Input records:
# # # #
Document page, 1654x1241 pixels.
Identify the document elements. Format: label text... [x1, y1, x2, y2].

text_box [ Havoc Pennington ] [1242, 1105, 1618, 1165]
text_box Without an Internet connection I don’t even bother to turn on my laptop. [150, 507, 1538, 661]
# # # #
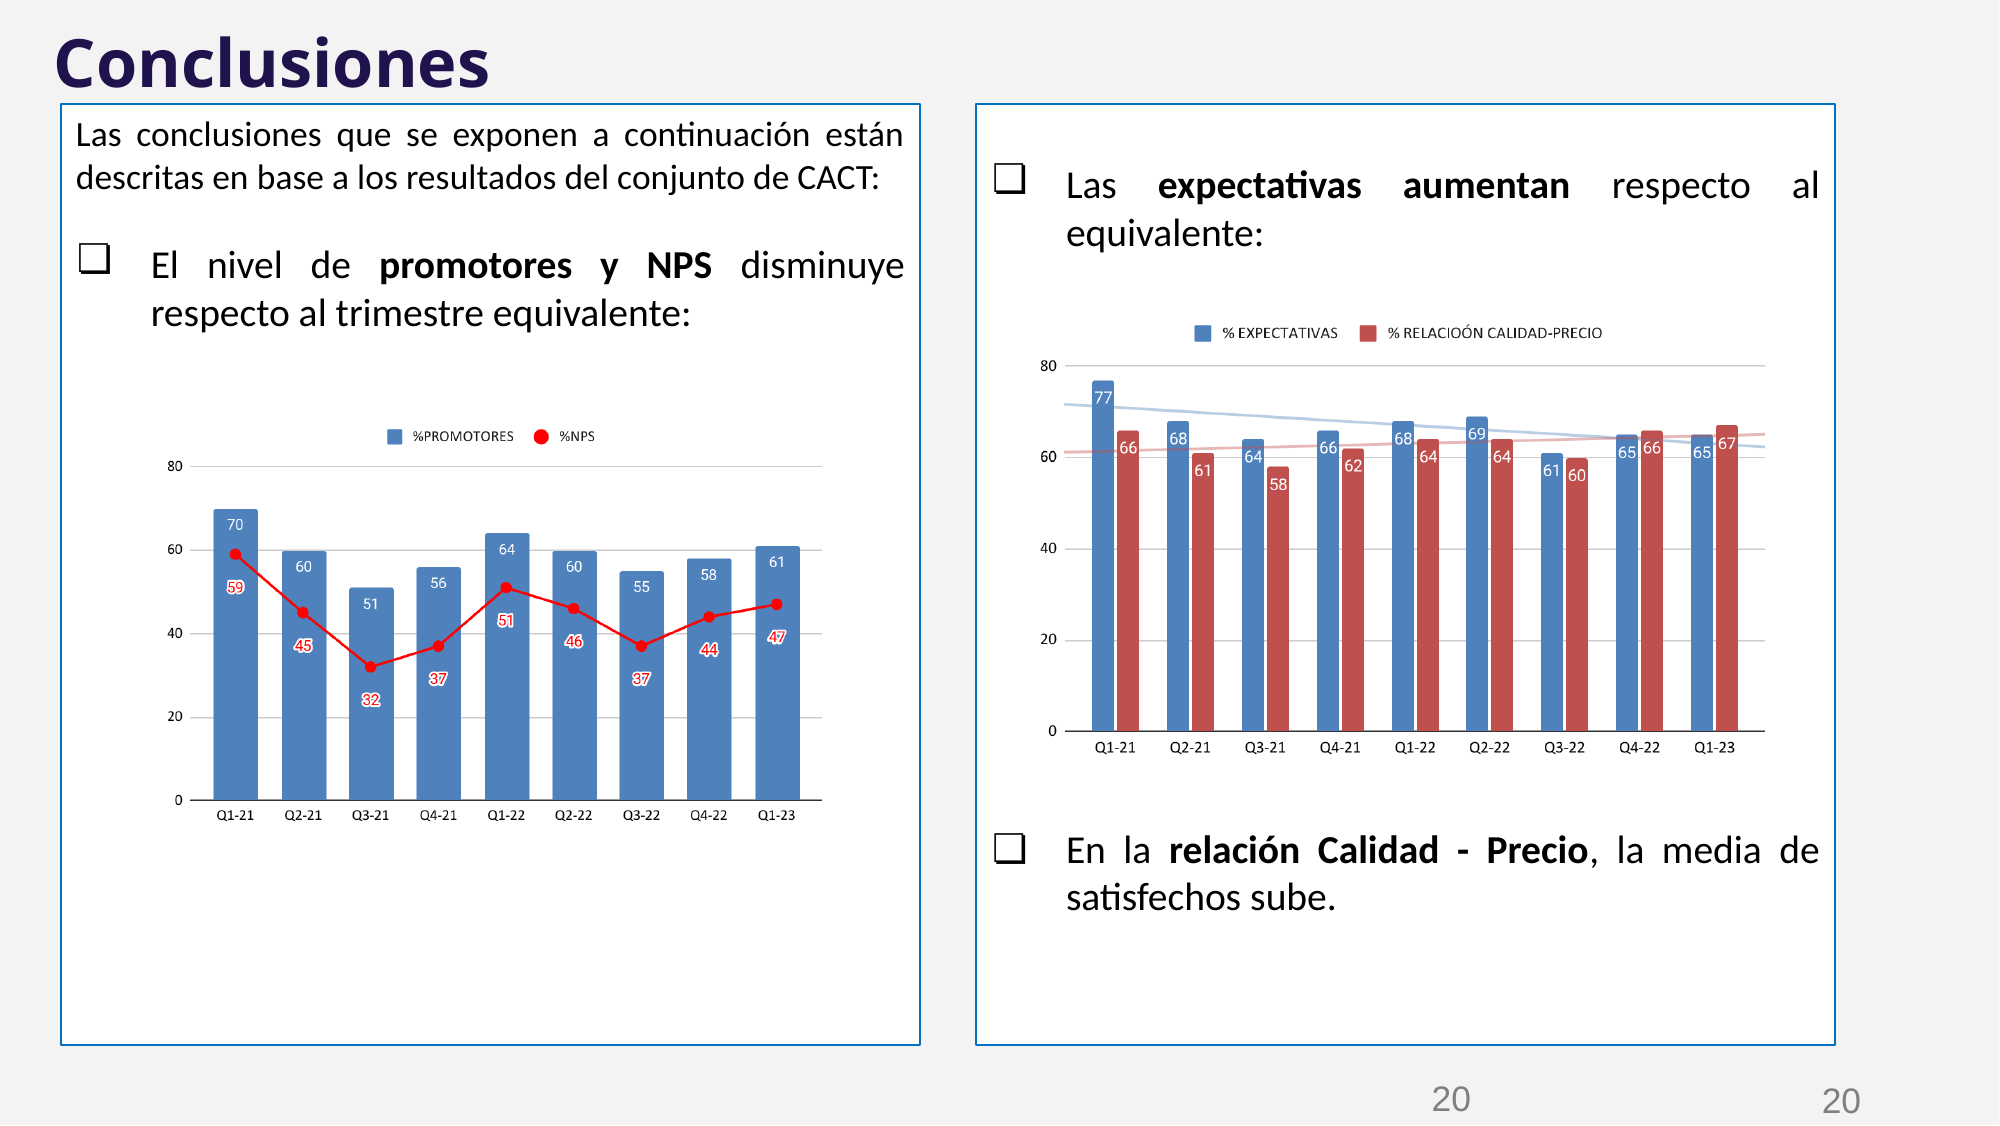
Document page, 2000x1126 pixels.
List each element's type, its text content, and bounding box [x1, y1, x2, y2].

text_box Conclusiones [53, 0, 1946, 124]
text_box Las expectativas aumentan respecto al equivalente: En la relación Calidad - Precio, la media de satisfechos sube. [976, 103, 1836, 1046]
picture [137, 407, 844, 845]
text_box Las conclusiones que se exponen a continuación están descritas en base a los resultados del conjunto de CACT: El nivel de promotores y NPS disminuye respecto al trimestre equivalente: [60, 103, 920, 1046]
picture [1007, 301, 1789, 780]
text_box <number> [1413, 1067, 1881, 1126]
# # # #
Output as a JSON list of strings the rows between the line containing "Document page, 2000x1126 pixels." and the line containing "text_box <number> [1413, 1067, 1881, 1126]", inclusive, one string per line and blank lines omitted.

[
  "Document page, 2000x1126 pixels.",
  "List each element's type, its text content, and bounding box [x1, y1, x2, y2].",
  "text_box Conclusiones [53, 0, 1946, 124]",
  "text_box Las expectativas aumentan respecto al equivalente: En la relación Calidad - Precio, la media de satisfechos sube. [976, 103, 1836, 1046]",
  "picture [137, 407, 844, 845]",
  "text_box Las conclusiones que se exponen a continuación están descritas en base a los resultados del conjunto de CACT: El nivel de promotores y NPS disminuye respecto al trimestre equivalente: [60, 103, 920, 1046]",
  "picture [1007, 301, 1789, 780]",
  "text_box <number> [1413, 1067, 1881, 1126]"
]